Berlin & BrandenburgSorgenkind RE1 mit vielen Ausfällen - Sperrungen angekündigt

Die Zuglinie RE1 bereitet vor allem im Osten Brandenburgs vielen Pendlern massive Probleme. Züge fallen aus oder verspäten sich deutlich. Die Betreiber äußern sich besorgt.
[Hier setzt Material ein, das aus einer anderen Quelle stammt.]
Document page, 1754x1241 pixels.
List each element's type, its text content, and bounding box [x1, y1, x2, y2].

Berlin (dpa/bb) - Die RE1-Zuglinie zwischen Magdeburg und Frankfurt (Oder) ist das große Sorgenkind der Ostdeutschen Eisenbahn GmbH (Odeg). In diesem Jahr seien bis April bereits 13 Prozent der Verbindungen durch Baustellen ausgefallen, sagte Odeg-Geschäftsführer, Lars Gehrke, in Berlin. Vor allem die Großbaustellen zum Neubau der Bahnhöfe Berlin-Köpenick und Fangschleuse würden die Verlässlichkeit auf dieser Linie "massiv beeinflussen".
RE1 - Lebensader von West nach Ost
Seit 2022 bespielt die Odeg die Verbindung. Sie gilt als eine der meistgenutzten Strecken Brandenburgs. Rund 60.000 Menschen nutzen nach Odeg-Angaben den RE1 täglich. Mit Magdeburg, Potsdam und Berlin verbindet sie gleich drei Landeshauptstädte. Doch seit einiger Zeit häufen sich kurzfristige Ausfälle, Verspätungen und kurzfristig angekündigter Ersatzverkehr. Die Odeg macht dafür insbesondere die Konzerntochter DB Infrago als Gleisnetzbetreiberin verantwortlich.
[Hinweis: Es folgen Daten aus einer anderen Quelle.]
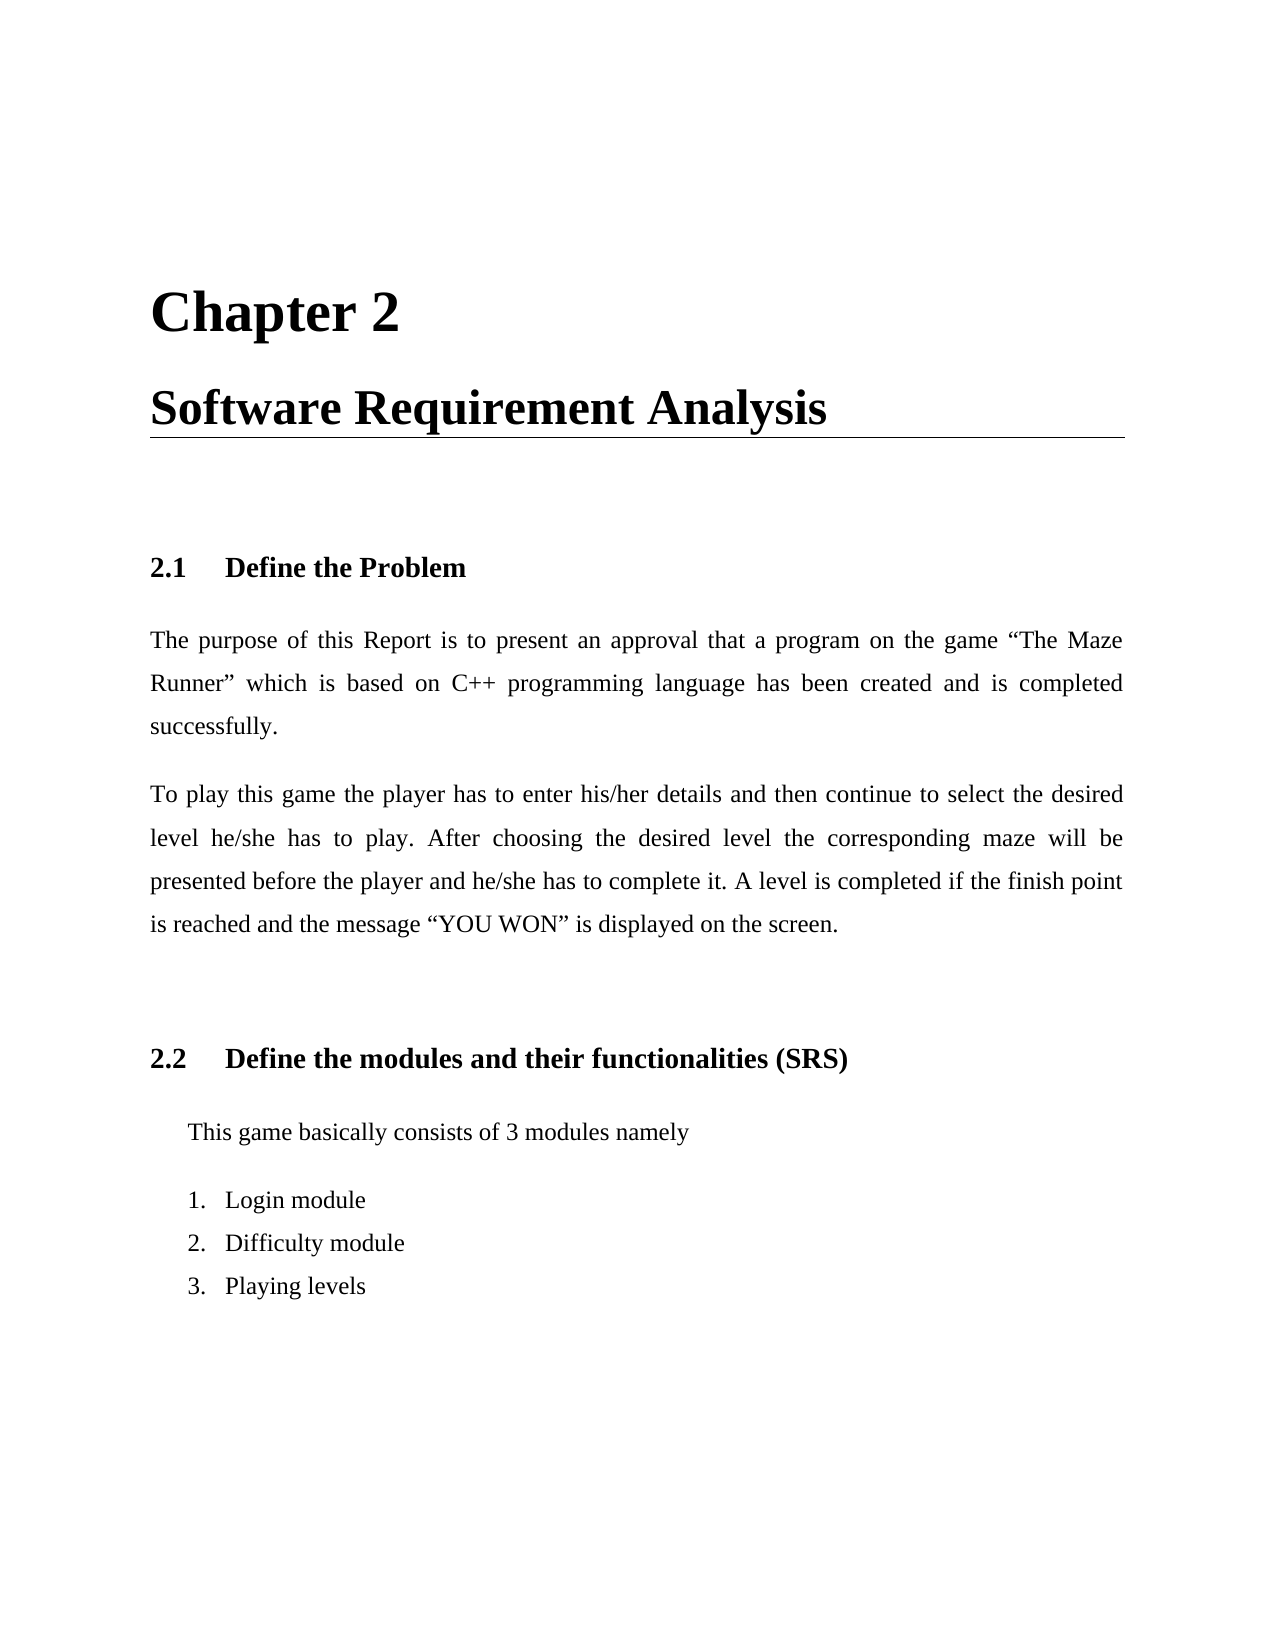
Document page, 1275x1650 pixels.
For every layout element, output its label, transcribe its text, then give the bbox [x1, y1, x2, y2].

"Die Strecke Berlin und Frankfurt ist seit Jahren eine Großbaustelle", sagte Gehrke. Der Osten Brandenburgs drohe "abgehangen zu werden", ergänzte der Brandenburger Linke-Bundestagsabgeordnete Christian Görke. Es brauche eine stärkere Priorisierung der Bahn bei dem Bauvorhaben entlang der Strecke und vor allem den zweigleisigen Ausbau der Ostbahn.
Lange Sperrung ab 2029 angekündigt
Der Bund sehe aktuell keinen Bedarf beim Ausbau der Ostbahn, führte Görke aus. Dabei habe die Bahn bereits angekündigt, die Strecke zwischen dem Berliner Ostbahnhof und Frankfurt (Oder) ab 2029 für neun Monate zu sanieren. Die Odeg rechnet angesichts dieser Ankündigung mit drastischen Ausfällen und Verbindungsproblemen. Das sei "Selbstmord mit Ansage", sagte Linken-Politiker Görke zu den Sanierungsplänen.
Wenn man den Weg der neunmonatigen Sperrung jetzt verkünde, sollte automatisch auch die Planung rund um die Finanzierung für den zweigleisigen Ausbau der Ostbahn - auch als Bypass - auf den Weg gebracht werden, betonte Görke. "Man kann Ostbrandenburg nicht so zurücklassen, wie man das mit dieser Vollsperrung in Erwägung zieht." Es gebe Möglichkeiten, die Bauplanungen zu optimieren.
Die Strecke Berlin - Küstrin und weiter Richtung Polen ist nicht elektrifiziert und auf deutscher Seite zum Teil nur eingleisig. Vor rund zwei Jahren wurde eine Oderbrücke zwischen dem polnischen Kostrzyn und dem brandenburgischen Küstrin-Kietz eröffnet. Der Ausbau der Ostbahn von Berlin bis Küstrin-Kietz kostet laut einem früheren Gutachten für den Verkehrsverbund Berlin-Brandenburg (VBB) bis zu 1,3 Milliarden Euro in zwei Stufen, bis 2036 und danach.